A Robust Peak Detection Method for RNA Structure Inference by High-throughput Contact Mapping
Bioinformatics, vol. 25, no. 1, pp. 83-87, May 2009
Jinkyu Kim, Seunghak Yu, Byonghyo Shim, Hanjoo Kim, Hyeyoung Min, Eui-Young Chung, Rhiju Das and Sungroh Yoon
Motivation: For high-throughput prediction of the helical arrangements of large RNA molecules, an innovative method termed multiplexed hydroxyl radical (.OH) cleavage analysis (MOHCA) has been proposed (Das et al., 2008). A key step in this promising technique is to detect peaks accurately from noisy radioactivity profiles. Since manual peak finding is laborious and prone to error, an automated peak detection method to improve the accuracy and throughput of MOHCA is required. Existing methods were not applicable to MOHCA due to their high false positive rates.
Results: We developed a two-step computational method that can detect peaks from MOHCA profiles in a robust manner. The first step exploits an ensemble of linear and nonlinear signal processing techniques to find true peak candidates.

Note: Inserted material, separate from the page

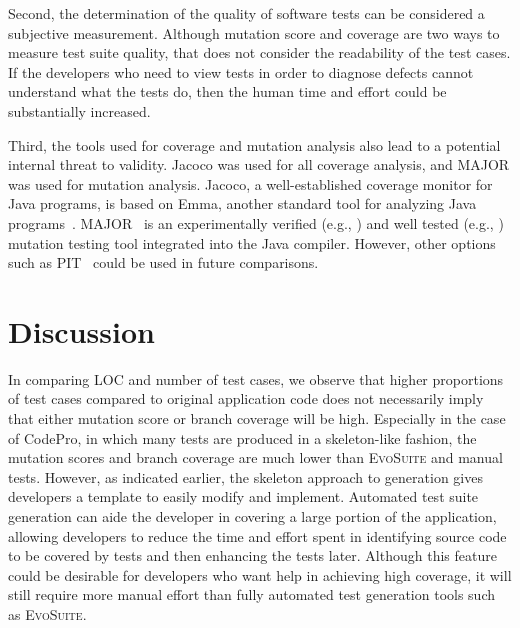 Second, the determination of the quality of software tests can be considered a subjective measurement. Although mutation score and coverage are two ways to measure test suite quality, that does not consider the readability of the test cases.  If the developers who need to view tests in order to diagnose defects cannot understand what the tests do, then the human time and effort could be substantially increased.

Third, the tools used for coverage and mutation analysis also lead to a potential internal threat to validity.  Jacoco was used for all coverage analysis, and MAJOR was used for mutation analysis.  Jacoco, a well-established coverage monitor for Java programs, is based on Emma, another standard tool for analyzing Java programs~\cite{jacoco}.  MAJOR~\cite{just2011} is an experimentally verified (e.g., \cite{just2014}) and well tested (e.g., \cite{just2011b}) mutation testing tool integrated into the Java compiler. However, other options such as PIT~\cite{ pit2014} could be used in future comparisons. 



\section{Discussion}
\label{sec:discussion}

In comparing LOC and number of test cases, we observe that higher proportions of test cases compared to original application code does not necessarily imply that either mutation score or branch coverage will be high.  Especially in the case of CodePro, in which many tests are produced in a skeleton-like fashion, the mutation scores and branch coverage are much lower than  \textsc{EvoSuite} and manual tests. However, as indicated earlier, the skeleton approach to generation gives developers a template to easily modify and implement. Automated test suite generation can aide the developer in covering a large portion of the application, allowing developers to reduce the time and effort spent in identifying source code to be covered by tests and then enhancing the tests later.  Although this feature could be desirable for developers who want help in achieving high coverage, it will still require more manual effort than fully automated test generation tools such as \textsc{EvoSuite}.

In the second step, a binary classifier trained with the characteristics of true and false peaks is used to eliminate false peaks out of the peak candidates. We tested the proposed approach with 2002 MOHCA cleavage profiles and obtained the median recall, precision, and F-measure values of 0.917, 0.750, and 0.830, respectively. Compared with the alternatives considered, the proposed method was able to handle false peaks substantially better, thus resulting in 51.0-71.8% higher median values of precision and F-measure.